As impactful as Priyo Maloti is, it occasionally suffers from its own intensity. The relentless bleakness, while thematically justified, can wear the audience down to the point of numbness –ironically mirroring the very desensitization the film critiques.

Also, supporting characters beyond the central trio often feel more like mouthpieces for ideas than fully realized individuals. The landlord and even Palash’s father – while symbolically powerful – are written with less nuance than the leads. Their one-note cruelty, though effective, misses an opportunity for complexity.

Perhaps one of the more technical shortcomings is pacing. As a two-hour movie, some stretches feel repetitive, especially when the point has already been made. A tighter edit might have made the emotional punches land even harder.

The uncomfortable truth

What Priyo Maloti ultimately asks isn’t whether we see people like Maloti but why we so often choose not to. And perhaps this is the reason why Priyo Maloti travelled all the way to the Cairo International Film Festival. The film represents the reality that we often fail to see.
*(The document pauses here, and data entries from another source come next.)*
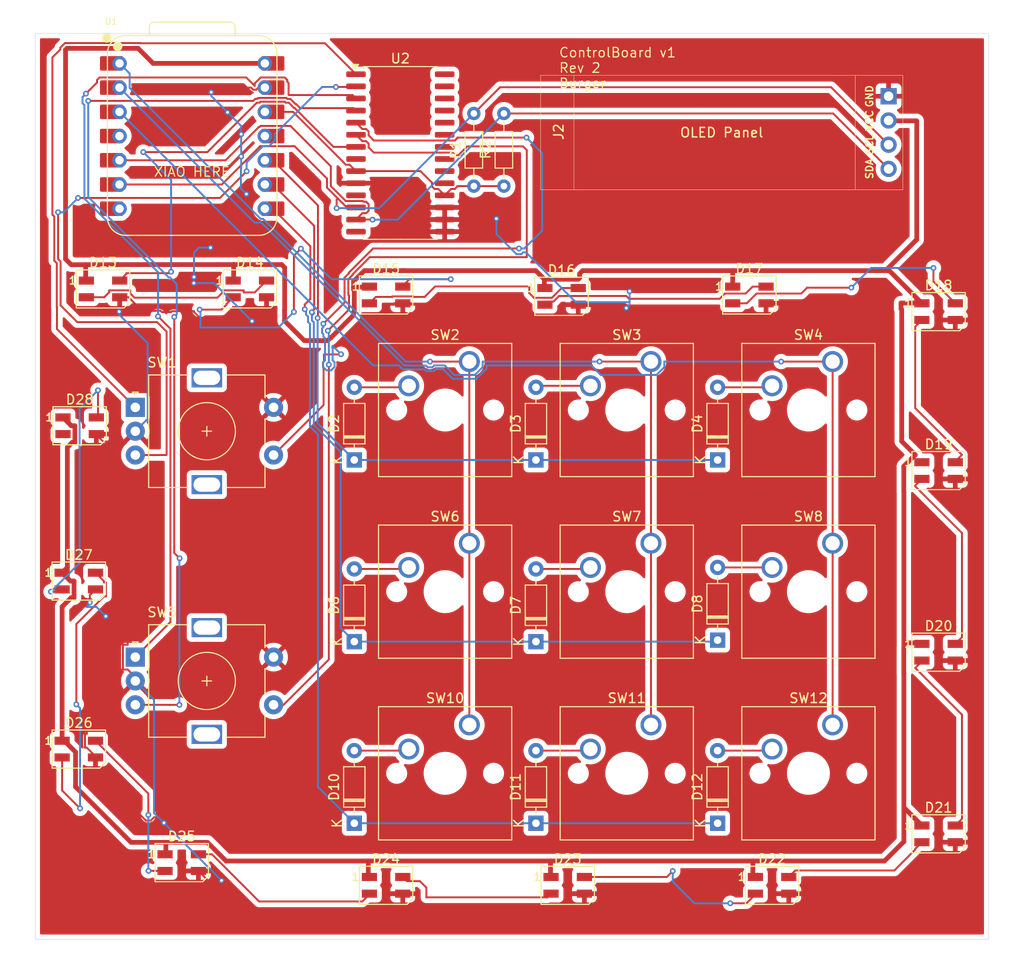
<source format=kicad_pcb>
(kicad_pcb
	(version 20241129)
	(generator "pcbnew")
	(generator_version "8.99")
	(general
		(thickness 1.6)
		(legacy_teardrops no)
	)
	(paper "A4")
	(layers
		(0 "F.Cu" signal)
		(2 "B.Cu" signal)
		(9 "F.Adhes" user "F.Adhesive")
		(11 "B.Adhes" user "B.Adhesive")
		(13 "F.Paste" user)
		(15 "B.Paste" user)
		(5 "F.SilkS" user "F.Silkscreen")
		(7 "B.SilkS" user "B.Silkscreen")
		(1 "F.Mask" user)
		(3 "B.Mask" user)
		(17 "Dwgs.User" user "User.Drawings")
		(19 "Cmts.User" user "User.Comments")
		(21 "Eco1.User" user "User.Eco1")
		(23 "Eco2.User" user "User.Eco2")
		(25 "Edge.Cuts" user)
		(27 "Margin" user)
		(31 "F.CrtYd" user "F.Courtyard")
		(29 "B.CrtYd" user "B.Courtyard")
		(35 "F.Fab" user)
		(33 "B.Fab" user)
		(39 "User.1" auxiliary)
		(41 "User.2" auxiliary)
		(43 "User.3" auxiliary)
		(45 "User.4" auxiliary)
		(47 "User.5" auxiliary)
		(49 "User.6" auxiliary)
		(51 "User.7" auxiliary)
		(53 "User.8" auxiliary)
		(55 "User.9" auxiliary)
		(57 "User.10" user)
		(59 "User.11" user)
		(61 "User.12" user)
		(63 "User.13" user)
	)
	(setup
		(pad_to_mask_clearance 0)
		(allow_soldermask_bridges_in_footprints no)
		(tenting front back)
		(pcbplotparams
			(layerselection 0x55555555_5755f5ff)
			(plot_on_all_layers_selection 0x00000000_00000000)
			(disableapertmacros no)
			(usegerberextensions no)
			(usegerberattributes yes)
			(usegerberadvancedattributes yes)
			(creategerberjobfile yes)
			(dashed_line_dash_ratio 12.000000)
			(dashed_line_gap_ratio 3.000000)
			(svgprecision 4)
			(plotframeref no)
			(mode 1)
			(useauxorigin no)
			(hpglpennumber 1)
			(hpglpenspeed 20)
			(hpglpendiameter 15.000000)
			(pdf_front_fp_property_popups yes)
			(pdf_back_fp_property_popups yes)
			(pdf_metadata yes)
			(dxfpolygonmode yes)
			(dxfimperialunits yes)
			(dxfusepcbnewfont yes)
			(psnegative no)
			(psa4output no)
			(plotinvisibletext no)
			(sketchpadsonfab no)
			(plotpadnumbers no)
			(hidednponfab no)
			(sketchdnponfab yes)
			(crossoutdnponfab yes)
			(subtractmaskfromsilk no)
			(outputformat 1)
			(mirror no)
			(drillshape 1)
			(scaleselection 1)
			(outputdirectory "")
		)
	)
	(net 0 "")
	(net 1 "unconnected-(U2-GPA2-Pad23)")
	(net 2 "ROW1")
	(net 3 "Net-(D2-A)")
	(net 4 "Net-(D3-A)")
	(net 5 "Net-(D4-A)")
	(net 6 "ROW2")
	(net 7 "unconnected-(U2-GPB7-Pad8)")
	(net 8 "Net-(D6-A)")
	(net 9 "Net-(D7-A)")
	(net 10 "Net-(D8-A)")
	(net 11 "ROW3")
	(net 12 "unconnected-(U2-GPA1-Pad22)")
	(net 13 "Net-(D10-A)")
	(net 14 "Net-(D11-A)")
	(net 15 "Net-(D12-A)")
	(net 16 "COL1")
	(net 17 "COL2")
	(net 18 "COL3")
	(net 19 "COL4")
	(net 20 "unconnected-(U1-GPIO3{slash}MOSI-Pad11)")
	(net 21 "Net-(D13-DOUT)")
	(net 22 "Net-(D13-DIN)")
	(net 23 "+5V")
	(net 24 "Net-(D14-DOUT)")
	(net 25 "Net-(D15-DOUT)")
	(net 26 "Net-(D16-DOUT)")
	(net 27 "Net-(D17-DOUT)")
	(net 28 "Net-(D18-DOUT)")
	(net 29 "Net-(D19-DOUT)")
	(net 30 "Net-(D21-DOUT)")
	(net 31 "Net-(D22-DOUT)")
	(net 32 "Net-(D23-DOUT)")
	(net 33 "Net-(D24-DOUT)")
	(net 34 "Net-(D25-DOUT)")
	(net 35 "Net-(D26-DOUT)")
	(net 36 "Net-(D27-DOUT)")
	(net 37 "+3.3V")
	(net 38 "Net-(U2-GPB1)")
	(net 39 "Net-(U2-GPB0)")
	(net 40 "Net-(U2-GPB2)")
	(net 41 "Net-(U2-GPB3)")
	(net 42 "unconnected-(U2-GPA3-Pad24)")
	(net 43 "Net-(U2-GPB5)")
	(net 44 "unconnected-(U2-GPA0-Pad21)")
	(net 45 "Net-(U2-GPB4)")
	(net 46 "Net-(D20-DOUT)")
	(net 47 "unconnected-(D28-DOUT-Pad2)")
	(net 48 "unconnected-(U2-GPA4-Pad25)")
	(net 49 "unconnected-(U1-GPIO0{slash}TX-Pad7)")
	(net 50 "unconnected-(U2-NC-Pad11)")
	(net 51 "unconnected-(U2-INTA-Pad20)")
	(net 52 "unconnected-(U2-GPA6-Pad27)")
	(net 53 "unconnected-(U2-GPA7-Pad28)")
	(net 54 "unconnected-(U2-INTB-Pad19)")
	(net 55 "unconnected-(U2-NC-Pad14)")
	(net 56 "Net-(J2-SDA)")
	(net 57 "Net-(J2-SCL)")
	(net 58 "unconnected-(U2-GPA5-Pad26)")
	(net 59 "GND")
	(footprint "LED_SMD:LED_SK6812MINI_PLCC4_3.5x3.5mm_P1.75mm" (layer "F.Cu") (at 123.825 126.20625))
	(footprint "LED_SMD:LED_SK6812MINI_PLCC4_3.5x3.5mm_P1.75mm" (layer "F.Cu") (at 183.35625 66.675))
	(footprint "LED_SMD:LED_SK6812MINI_PLCC4_3.5x3.5mm_P1.75mm" (layer "F.Cu") (at 203.2 68.42125))
	(footprint "Button_Switch_Keyboard:SW_Cherry_MX_1.00u_PCB" (layer "F.Cu") (at 192.0875 73.66))
	(footprint "Button_Switch_Keyboard:SW_Cherry_MX_1.00u_PCB" (layer "F.Cu") (at 192.0875 92.71))
	(footprint "Diode_THT:D_DO-35_SOD27_P7.62mm_Horizontal" (layer "F.Cu") (at 180.0225 83.97875 90))
	(footprint "Diode_THT:D_DO-35_SOD27_P7.62mm_Horizontal" (layer "F.Cu") (at 141.9225 83.97875 90))
	(footprint "Button_Switch_Keyboard:SW_Cherry_MX_1.00u_PCB" (layer "F.Cu") (at 173.0375 73.66))
	(footprint "Diode_THT:D_DO-35_SOD27_P7.62mm_Horizontal" (layer "F.Cu") (at 160.9725 122.07875 90))
	(footprint "LED_SMD:LED_SK6812MINI_PLCC4_3.5x3.5mm_P1.75mm" (layer "F.Cu") (at 130.96875 66.04))
	(footprint "LED_SMD:LED_SK6812MINI_PLCC4_3.5x3.5mm_P1.75mm" (layer "F.Cu") (at 113.03 96.67875))
	(footprint "LED_SMD:LED_SK6812MINI_PLCC4_3.5x3.5mm_P1.75mm" (layer "F.Cu") (at 185.7375 128.5875))
	(footprint "Diode_THT:D_DO-35_SOD27_P7.62mm_Horizontal" (layer "F.Cu") (at 160.9725 83.97875 90))
	(footprint "Button_Switch_Keyboard:SW_Cherry_MX_1.00u_PCB" (layer "F.Cu") (at 153.9875 73.66))
	(footprint "Button_Switch_Keyboard:SW_Cherry_MX_1.00u_PCB" (layer "F.Cu") (at 173.0375 111.76))
	(footprint "LED_SMD:LED_SK6812MINI_PLCC4_3.5x3.5mm_P1.75mm" (layer "F.Cu") (at 145.25625 66.675))
	(footprint "Display:SSD1306-0.91-OLED-4pin-128x32" (layer "F.Cu") (at 161.455 43.645))
	(footprint "Resistor_THT:R_Axial_DIN0204_L3.6mm_D1.6mm_P7.62mm_Horizontal" (layer "F.Cu") (at 157.61 55.26 90))
	(footprint "OPL:XIAO-RP2040-DIP" (layer "F.Cu") (at 124.92 50.0085))
	(footprint "Button_Switch_Keyboard:SW_Cherry_MX_1.00u_PCB" (layer "F.Cu") (at 153.9875 92.71))
	(footprint "Diode_THT:D_DO-35_SOD27_P7.62mm_Horizontal" (layer "F.Cu") (at 160.9725 103.02875 90))
	(footprint "LED_SMD:LED_SK6812MINI_PLCC4_3.5x3.5mm_P1.75mm" (layer "F.Cu") (at 203.2 104.14))
	(footprint "LED_SMD:LED_SK6812MINI_PLCC4_3.5x3.5mm_P1.75mm" (layer "F.Cu") (at 203.2 85.09))
	(footprint "Diode_THT:D_DO-35_SOD27_P7.62mm_Horizontal" (layer "F.Cu") (at 180.0225 102.87 90))
	(footprint "LED_SMD:LED_SK6812MINI_PLCC4_3.5x3.5mm_P1.75mm" (layer "F.Cu") (at 113.03 114.3))
	(footprint "Diode_THT:D_DO-35_SOD27_P7.62mm_Horizontal" (layer "F.Cu") (at 141.9225 103.02875 90))
	(footprint "LED_SMD:LED_SK6812MINI_PLCC4_3.5x3.5mm_P1.75mm" (layer "F.Cu") (at 115.57 66.04))
	(footprint "LED_SMD:LED_SK6812MINI_PLCC4_3.5x3.5mm_P1.75mm" (layer "F.Cu") (at 164.30625 128.5875))
	(footprint "Diode_THT:D_DO-35_SOD27_P7.62mm_Horizontal" (layer "F.Cu") (at 180.0225 122.07875 90))
	(footprint "Button_Switch_Keyboard:SW_Cherry_MX_1.00u_PCB"
		(layer "F.Cu")
		(uuid "8dfd5797-3128-4c55-ba
... [489413 chars truncated]
</source>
In a world where empathy is outsourced, where a printed receipt is worth more than a human life, and where love itself is taxed by the hour, this film drops a conch shell in the middle of the noise and asks: Are you listening?

Most won’t be.

But for those who do hear it – really hear it – Priyo Maloti becomes more than cinema. It becomes proof that art can still make us flinch. Still make us feel.